In der FT hieß es kürzlich: „Ihre Unternehmensgröße ist so enorm, dass sie nicht nur die US-Aktienmärkte dominieren, sondern auch wesentlich zur Performance der globalen Aktienmärkte beitragen“.
Dieser hohe Konzentrationsgrad der Finanzmacht, der sich in diesem Jahr beschleunigt hat, spiegelt sich auch im Bankensektor wider. In den ersten neun Monaten des Jahres strich JPMorgan Chase fast 20 Prozent der Gewinne der US-Banken ein, so eine FT-Analyse, die sich auf Zahlen eines Branchenbeobachters stützt. Ein Jahr zuvor waren es noch rund 12 Prozent.
Die Gewinne von JPMorgan Chase übertrafen die der Konkurrenten Bank of America und Citigroup zusammen, und in den Worten eines Analysten von Wells Fargo ist „JPMorgan der Goliath unter den Goliaths“.

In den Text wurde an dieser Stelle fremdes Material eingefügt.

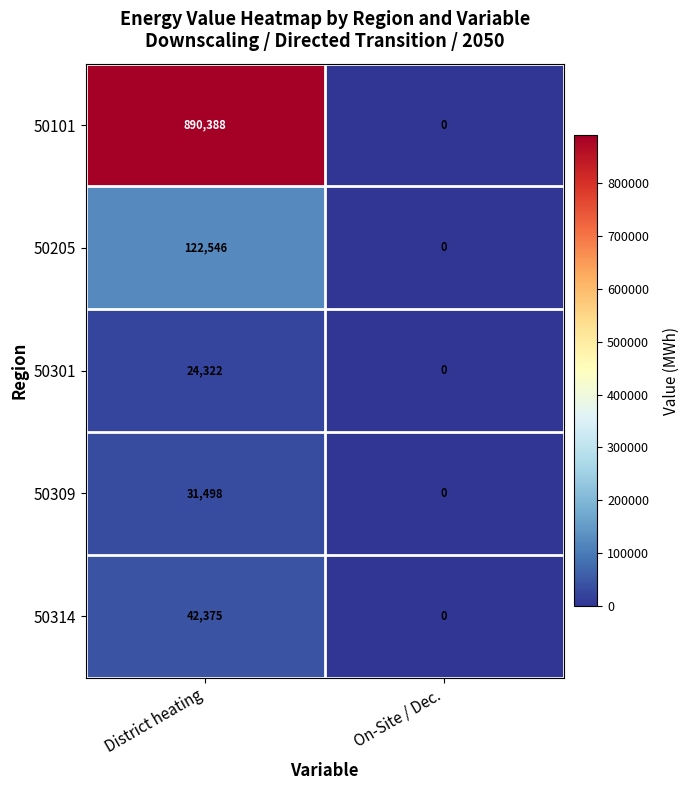

How many data points does each series have?

2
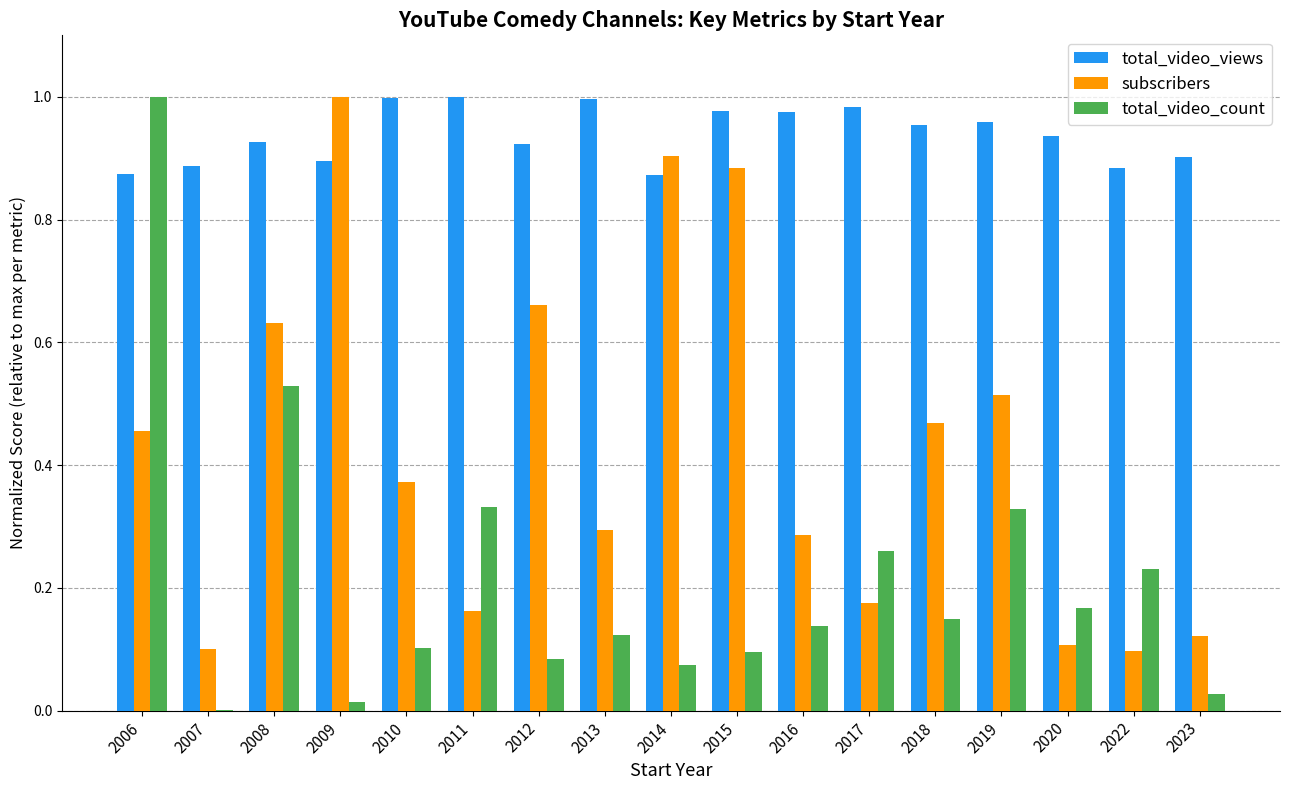

What is the sum of all total_video_views values?

15.9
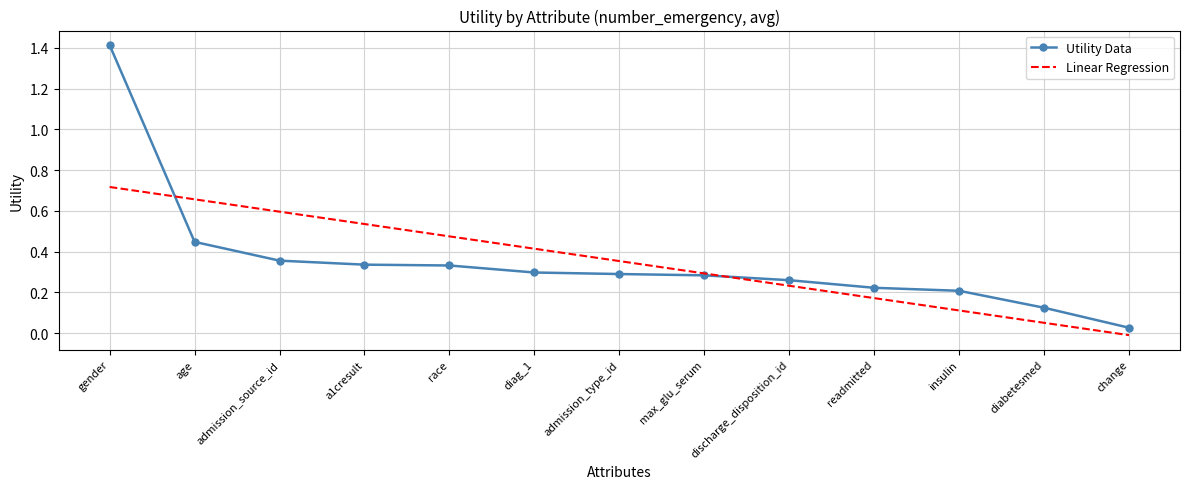

Read the Linear Regression value at admission_source_id.

0.6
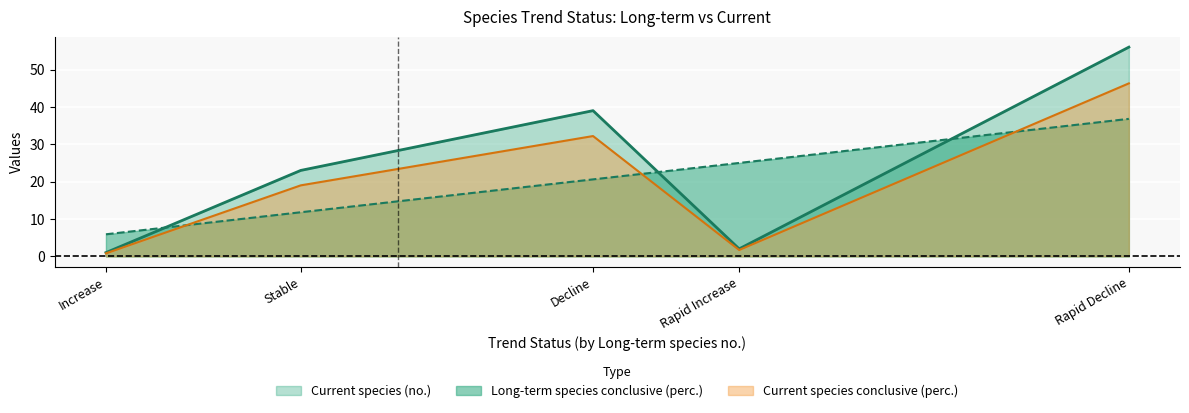

Read the Current species conclusive (perc.) value at Stable.

19.0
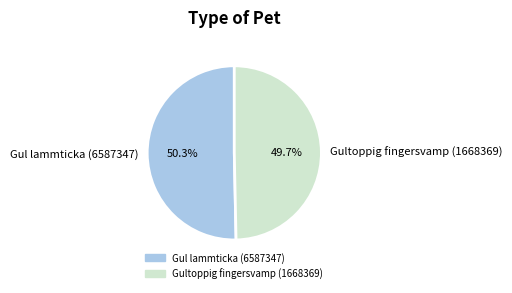

Which has a higher value, Gul lammticka (6587347) or Gultoppig fingersvamp (1668369)?

Gul lammticka (6587347)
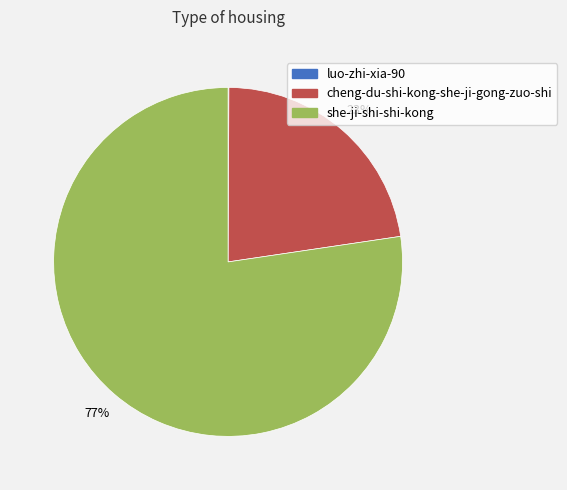

True or false: cheng-du-shi-kong-she-ji-gong-zuo-shi accounts for 23% of the total.

True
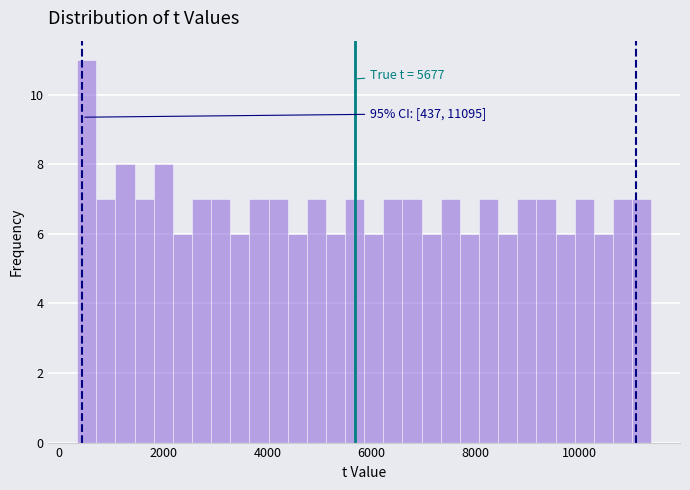

Around what value on the x-axis is the tallest bar? Give the approximate position of its centre, as read against the axis.

600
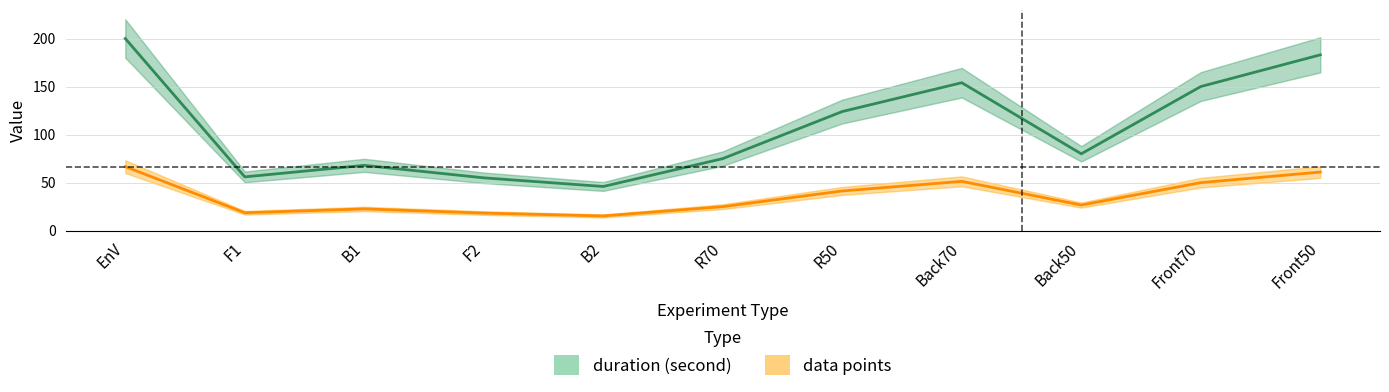

What is the smallest value displayed?

15.3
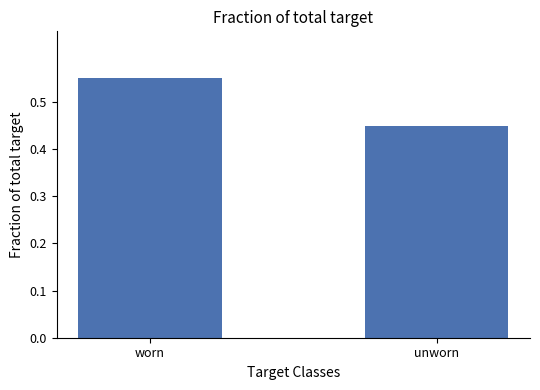

Is it true that the value at worn is 0.7?

False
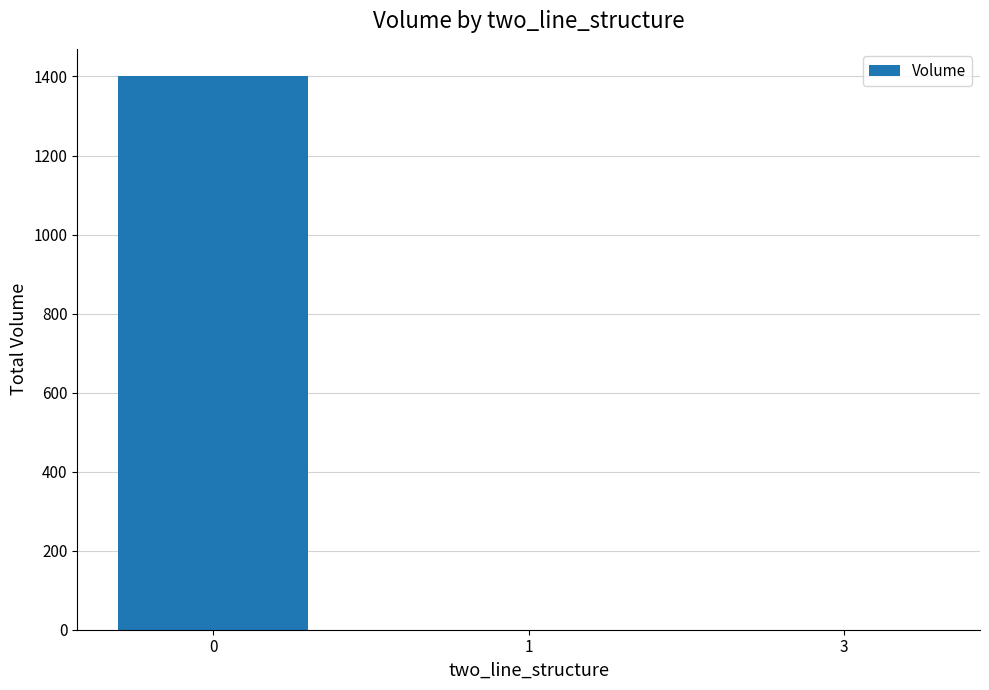

Does the chart contain stacked bars?

No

Doch während sich die Wall Street und das Finanzkapital über die Aussicht auf billigeres Geld freuen, beginnt die Wirtschaft zu schwächeln. Gewerbliche Immobilien beginnen, die Auswirkungen höherer Zinssätze zu spüren, die Verbraucherausgaben werden durch die Inflation beeinträchtigt, während die Löhne und Gehälter weiter zurückgelassen werden. Die Zahl der Unternehmensinsolvenzen nimmt zu – in den zwölf Monaten bis September um 30 Prozent im Vergleich zum Vorjahr – und es kommt zu Massenentlassungen, insbesondere im High-Tech-Sektor.
Unter der Oberfläche der derzeitigen Feierlichkeiten auf den Finanzmärkten sind all die Bedingungen, die zu den Turbulenzen des Jahres 2023 geführt haben, nicht verschwunden, sondern sie verschärfen sich weiter.